What you have to do ▸ Reproduce the text lines of each of the saved entries below word for word, leaving out the picture markers.

Saved entries:

━━━━━━━━━━━━━━━━

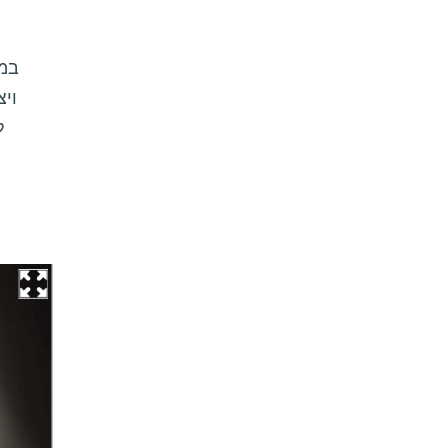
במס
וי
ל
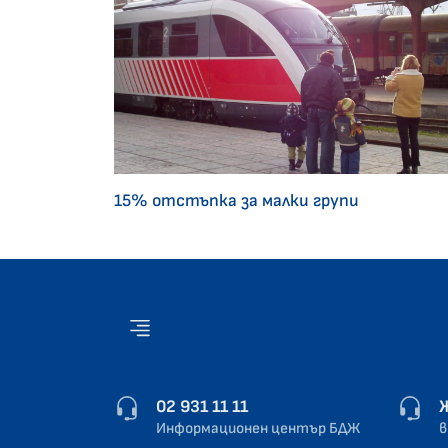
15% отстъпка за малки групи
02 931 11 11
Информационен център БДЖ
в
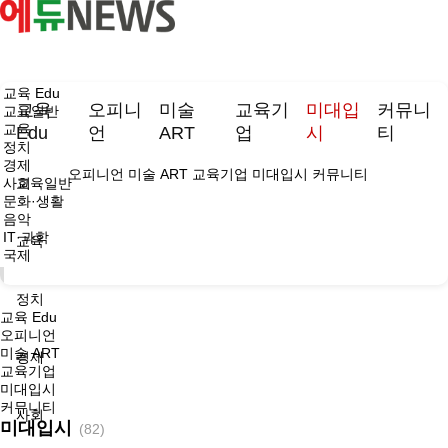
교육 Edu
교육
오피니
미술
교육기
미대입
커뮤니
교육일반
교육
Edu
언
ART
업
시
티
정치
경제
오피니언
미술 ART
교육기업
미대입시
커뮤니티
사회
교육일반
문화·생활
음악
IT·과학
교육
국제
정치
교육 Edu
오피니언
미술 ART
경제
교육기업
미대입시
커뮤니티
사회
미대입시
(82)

━━━━━━━━━━━━━━━━

Output for this task ▸
במס
וי
ל
15% отстъпка за малки групи
02 931 11 11
Информационен център БДЖ
в
교육 Edu
교육
오피니
미술
교육기
미대입
커뮤니
교육일반
교육
Edu
언
ART
업
시
티
정치
경제
오피니언
미술 ART
교육기업
미대입시
커뮤니티
사회
교육일반
문화·생활
음악
IT·과학
교육
국제
정치
교육 Edu
오피니언
미술 ART
경제
교육기업
미대입시
커뮤니티
사회
미대입시
(82)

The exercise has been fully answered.